Recorded data:
***
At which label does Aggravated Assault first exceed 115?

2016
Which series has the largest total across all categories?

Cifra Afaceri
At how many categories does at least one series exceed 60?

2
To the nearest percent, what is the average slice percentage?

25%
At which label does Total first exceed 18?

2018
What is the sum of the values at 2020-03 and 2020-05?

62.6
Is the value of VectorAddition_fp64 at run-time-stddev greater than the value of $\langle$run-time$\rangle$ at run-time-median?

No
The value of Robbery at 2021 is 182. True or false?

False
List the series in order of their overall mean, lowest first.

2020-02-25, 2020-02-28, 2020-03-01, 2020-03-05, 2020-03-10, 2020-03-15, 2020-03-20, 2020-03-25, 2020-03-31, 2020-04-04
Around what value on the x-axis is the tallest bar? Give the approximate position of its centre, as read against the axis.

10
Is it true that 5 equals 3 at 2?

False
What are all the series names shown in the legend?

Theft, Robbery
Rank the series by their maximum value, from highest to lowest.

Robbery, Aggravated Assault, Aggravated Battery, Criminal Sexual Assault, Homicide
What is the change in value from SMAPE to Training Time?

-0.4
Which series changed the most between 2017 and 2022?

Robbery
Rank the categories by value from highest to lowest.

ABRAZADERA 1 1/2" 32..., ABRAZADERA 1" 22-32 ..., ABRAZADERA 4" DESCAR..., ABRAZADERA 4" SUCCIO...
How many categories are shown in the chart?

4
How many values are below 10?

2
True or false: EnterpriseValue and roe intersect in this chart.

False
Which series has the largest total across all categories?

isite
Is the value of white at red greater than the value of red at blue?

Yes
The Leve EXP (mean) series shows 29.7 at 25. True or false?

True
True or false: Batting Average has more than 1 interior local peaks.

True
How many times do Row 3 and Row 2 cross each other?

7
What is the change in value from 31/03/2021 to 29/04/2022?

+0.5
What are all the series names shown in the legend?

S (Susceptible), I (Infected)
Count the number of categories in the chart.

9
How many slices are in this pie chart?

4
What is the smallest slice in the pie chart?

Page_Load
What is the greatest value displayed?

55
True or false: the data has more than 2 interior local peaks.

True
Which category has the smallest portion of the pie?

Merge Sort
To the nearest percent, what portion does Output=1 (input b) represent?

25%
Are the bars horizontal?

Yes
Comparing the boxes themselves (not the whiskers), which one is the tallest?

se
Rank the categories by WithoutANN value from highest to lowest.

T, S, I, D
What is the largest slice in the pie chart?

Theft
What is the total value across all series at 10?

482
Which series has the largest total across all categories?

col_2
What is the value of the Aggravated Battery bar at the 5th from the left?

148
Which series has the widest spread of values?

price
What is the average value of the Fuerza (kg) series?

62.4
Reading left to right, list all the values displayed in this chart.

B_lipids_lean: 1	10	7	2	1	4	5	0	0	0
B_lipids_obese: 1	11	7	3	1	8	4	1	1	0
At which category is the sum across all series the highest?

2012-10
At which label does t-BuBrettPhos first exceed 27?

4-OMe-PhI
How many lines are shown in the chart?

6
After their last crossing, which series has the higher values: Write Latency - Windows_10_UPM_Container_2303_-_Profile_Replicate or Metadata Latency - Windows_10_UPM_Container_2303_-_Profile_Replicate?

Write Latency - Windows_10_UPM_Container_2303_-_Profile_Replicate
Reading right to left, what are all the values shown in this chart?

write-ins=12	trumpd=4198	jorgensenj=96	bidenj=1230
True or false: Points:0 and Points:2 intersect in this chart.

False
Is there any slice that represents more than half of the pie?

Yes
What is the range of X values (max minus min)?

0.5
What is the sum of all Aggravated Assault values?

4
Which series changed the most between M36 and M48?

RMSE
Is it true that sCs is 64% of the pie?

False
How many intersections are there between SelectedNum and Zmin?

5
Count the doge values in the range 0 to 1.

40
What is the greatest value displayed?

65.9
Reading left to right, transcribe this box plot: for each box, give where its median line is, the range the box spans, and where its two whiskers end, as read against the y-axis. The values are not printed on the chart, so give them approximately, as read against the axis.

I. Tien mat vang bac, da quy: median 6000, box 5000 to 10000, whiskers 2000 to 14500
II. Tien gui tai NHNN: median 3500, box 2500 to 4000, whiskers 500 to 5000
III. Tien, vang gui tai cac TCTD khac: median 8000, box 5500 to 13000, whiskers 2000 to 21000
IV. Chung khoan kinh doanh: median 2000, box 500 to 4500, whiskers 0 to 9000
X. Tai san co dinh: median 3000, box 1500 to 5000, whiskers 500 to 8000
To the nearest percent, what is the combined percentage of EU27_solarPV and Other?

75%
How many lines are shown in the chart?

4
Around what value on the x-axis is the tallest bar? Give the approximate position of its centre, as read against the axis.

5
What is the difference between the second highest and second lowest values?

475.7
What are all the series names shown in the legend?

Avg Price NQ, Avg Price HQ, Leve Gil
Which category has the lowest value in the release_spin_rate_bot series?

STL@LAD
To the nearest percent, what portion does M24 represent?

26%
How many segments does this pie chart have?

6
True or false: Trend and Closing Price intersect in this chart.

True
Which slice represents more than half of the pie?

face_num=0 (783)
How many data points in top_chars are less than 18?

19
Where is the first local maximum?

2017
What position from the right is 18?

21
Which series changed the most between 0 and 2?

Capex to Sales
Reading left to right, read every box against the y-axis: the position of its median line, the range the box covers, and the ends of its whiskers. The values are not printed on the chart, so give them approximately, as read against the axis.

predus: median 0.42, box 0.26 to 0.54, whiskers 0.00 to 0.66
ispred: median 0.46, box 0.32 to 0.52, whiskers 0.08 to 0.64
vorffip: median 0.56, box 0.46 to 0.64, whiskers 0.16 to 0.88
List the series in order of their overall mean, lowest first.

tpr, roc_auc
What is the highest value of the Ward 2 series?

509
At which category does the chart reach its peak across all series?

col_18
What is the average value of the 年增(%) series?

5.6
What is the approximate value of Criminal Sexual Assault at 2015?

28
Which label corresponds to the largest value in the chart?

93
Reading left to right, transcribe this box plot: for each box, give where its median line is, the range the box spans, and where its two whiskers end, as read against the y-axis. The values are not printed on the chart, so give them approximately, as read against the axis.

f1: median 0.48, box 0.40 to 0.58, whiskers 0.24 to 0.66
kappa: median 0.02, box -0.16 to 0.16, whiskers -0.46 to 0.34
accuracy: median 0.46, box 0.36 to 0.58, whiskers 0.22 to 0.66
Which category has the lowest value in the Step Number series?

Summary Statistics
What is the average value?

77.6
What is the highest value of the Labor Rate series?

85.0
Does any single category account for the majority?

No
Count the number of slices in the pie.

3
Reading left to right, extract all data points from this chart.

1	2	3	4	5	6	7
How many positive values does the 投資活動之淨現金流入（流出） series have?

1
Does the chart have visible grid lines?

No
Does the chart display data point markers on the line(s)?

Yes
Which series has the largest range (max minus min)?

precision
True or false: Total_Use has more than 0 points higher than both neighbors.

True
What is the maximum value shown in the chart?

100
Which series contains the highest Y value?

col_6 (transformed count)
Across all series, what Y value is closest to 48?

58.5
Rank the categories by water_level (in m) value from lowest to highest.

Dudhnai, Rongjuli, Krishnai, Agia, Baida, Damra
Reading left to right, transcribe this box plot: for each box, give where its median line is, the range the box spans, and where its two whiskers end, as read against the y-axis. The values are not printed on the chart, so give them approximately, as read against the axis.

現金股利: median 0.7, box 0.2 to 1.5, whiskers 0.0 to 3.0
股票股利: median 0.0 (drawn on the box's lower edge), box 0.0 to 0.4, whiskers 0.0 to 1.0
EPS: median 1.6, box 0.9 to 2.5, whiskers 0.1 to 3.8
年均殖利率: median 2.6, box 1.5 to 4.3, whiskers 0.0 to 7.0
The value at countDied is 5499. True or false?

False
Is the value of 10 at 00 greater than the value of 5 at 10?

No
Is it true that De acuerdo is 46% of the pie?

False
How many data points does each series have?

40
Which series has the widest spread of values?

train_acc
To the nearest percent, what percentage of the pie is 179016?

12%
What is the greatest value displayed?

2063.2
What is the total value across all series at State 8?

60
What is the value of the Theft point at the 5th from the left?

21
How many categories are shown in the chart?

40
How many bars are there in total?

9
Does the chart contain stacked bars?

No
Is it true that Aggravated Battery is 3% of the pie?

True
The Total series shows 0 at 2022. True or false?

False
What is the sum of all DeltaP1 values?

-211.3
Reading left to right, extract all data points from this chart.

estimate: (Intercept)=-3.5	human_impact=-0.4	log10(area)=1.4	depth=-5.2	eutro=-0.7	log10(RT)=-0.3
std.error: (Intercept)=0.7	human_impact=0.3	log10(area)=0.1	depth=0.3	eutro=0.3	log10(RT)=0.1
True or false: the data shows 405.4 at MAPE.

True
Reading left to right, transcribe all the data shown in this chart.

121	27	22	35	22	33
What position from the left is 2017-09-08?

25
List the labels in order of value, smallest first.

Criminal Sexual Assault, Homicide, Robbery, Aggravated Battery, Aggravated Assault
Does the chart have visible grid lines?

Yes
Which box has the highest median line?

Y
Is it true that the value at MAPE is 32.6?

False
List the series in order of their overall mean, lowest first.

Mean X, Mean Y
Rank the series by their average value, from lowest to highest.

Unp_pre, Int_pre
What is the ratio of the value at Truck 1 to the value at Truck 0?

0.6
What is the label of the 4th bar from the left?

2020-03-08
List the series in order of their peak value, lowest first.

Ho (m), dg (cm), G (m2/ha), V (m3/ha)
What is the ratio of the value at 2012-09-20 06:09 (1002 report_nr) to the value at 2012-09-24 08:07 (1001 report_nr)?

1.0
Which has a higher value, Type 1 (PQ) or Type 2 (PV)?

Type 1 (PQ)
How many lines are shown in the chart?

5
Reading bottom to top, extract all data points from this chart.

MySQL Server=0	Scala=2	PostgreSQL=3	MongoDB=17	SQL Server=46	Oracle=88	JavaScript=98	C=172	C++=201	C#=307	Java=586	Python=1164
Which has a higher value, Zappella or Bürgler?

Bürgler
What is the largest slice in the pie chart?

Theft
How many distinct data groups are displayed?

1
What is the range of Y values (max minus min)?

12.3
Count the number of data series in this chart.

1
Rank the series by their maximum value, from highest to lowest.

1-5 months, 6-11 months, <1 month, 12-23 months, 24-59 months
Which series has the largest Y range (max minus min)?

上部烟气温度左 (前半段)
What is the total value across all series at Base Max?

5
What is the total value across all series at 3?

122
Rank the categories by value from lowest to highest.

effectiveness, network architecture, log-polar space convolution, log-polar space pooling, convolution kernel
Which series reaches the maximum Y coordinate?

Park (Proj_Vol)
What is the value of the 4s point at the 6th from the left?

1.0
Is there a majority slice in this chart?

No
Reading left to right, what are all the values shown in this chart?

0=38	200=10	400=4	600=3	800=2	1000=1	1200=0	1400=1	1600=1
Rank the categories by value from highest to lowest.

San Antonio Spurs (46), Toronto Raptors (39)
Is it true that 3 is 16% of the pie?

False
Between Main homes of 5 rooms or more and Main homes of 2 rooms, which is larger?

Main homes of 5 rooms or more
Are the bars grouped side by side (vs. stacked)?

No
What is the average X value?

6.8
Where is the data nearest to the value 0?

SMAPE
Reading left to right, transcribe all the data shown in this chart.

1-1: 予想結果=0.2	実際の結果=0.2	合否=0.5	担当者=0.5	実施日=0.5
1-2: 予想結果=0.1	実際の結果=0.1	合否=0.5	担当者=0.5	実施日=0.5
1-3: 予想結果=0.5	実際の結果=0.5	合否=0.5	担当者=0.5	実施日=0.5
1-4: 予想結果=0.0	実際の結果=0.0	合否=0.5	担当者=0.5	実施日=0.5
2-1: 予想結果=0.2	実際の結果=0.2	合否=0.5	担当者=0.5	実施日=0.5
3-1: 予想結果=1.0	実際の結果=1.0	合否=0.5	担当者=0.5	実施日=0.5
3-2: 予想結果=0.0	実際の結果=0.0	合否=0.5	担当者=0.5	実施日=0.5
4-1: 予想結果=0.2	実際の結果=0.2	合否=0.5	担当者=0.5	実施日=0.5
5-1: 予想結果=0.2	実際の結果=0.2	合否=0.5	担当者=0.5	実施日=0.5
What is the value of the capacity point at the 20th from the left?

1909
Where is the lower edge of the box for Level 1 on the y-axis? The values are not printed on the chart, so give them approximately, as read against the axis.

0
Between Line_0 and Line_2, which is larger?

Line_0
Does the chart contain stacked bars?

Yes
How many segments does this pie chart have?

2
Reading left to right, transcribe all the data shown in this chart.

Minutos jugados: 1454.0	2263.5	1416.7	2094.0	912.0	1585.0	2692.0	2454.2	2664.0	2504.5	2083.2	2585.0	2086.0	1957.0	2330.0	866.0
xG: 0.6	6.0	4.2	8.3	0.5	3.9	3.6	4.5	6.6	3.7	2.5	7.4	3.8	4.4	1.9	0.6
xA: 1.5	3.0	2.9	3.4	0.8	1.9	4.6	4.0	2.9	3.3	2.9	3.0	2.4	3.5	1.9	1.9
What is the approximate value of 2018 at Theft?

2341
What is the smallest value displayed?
***
_How to complete this task_
Count how many lines in the material above contain the string "percentage", treating uppercase and lowercase as different. Reply with the number alone.

_Exercise solution_
3